- Dataset entries
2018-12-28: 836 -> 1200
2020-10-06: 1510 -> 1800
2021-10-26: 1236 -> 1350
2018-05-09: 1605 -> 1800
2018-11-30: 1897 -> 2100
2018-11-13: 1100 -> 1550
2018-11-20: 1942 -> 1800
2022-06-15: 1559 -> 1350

- Task prompt
Print the entries again so that each one matches exactly.

- Output for this exercise
2018-12-28: 836 -> 1200
2020-10-06: 1510 -> 1800
2021-10-26: 1236 -> 1350
2018-05-09: 1605 -> 1800
2018-11-30: 1897 -> 2100
2018-11-13: 1100 -> 1550
2018-11-20: 1942 -> 1800
2022-06-15: 1559 -> 1350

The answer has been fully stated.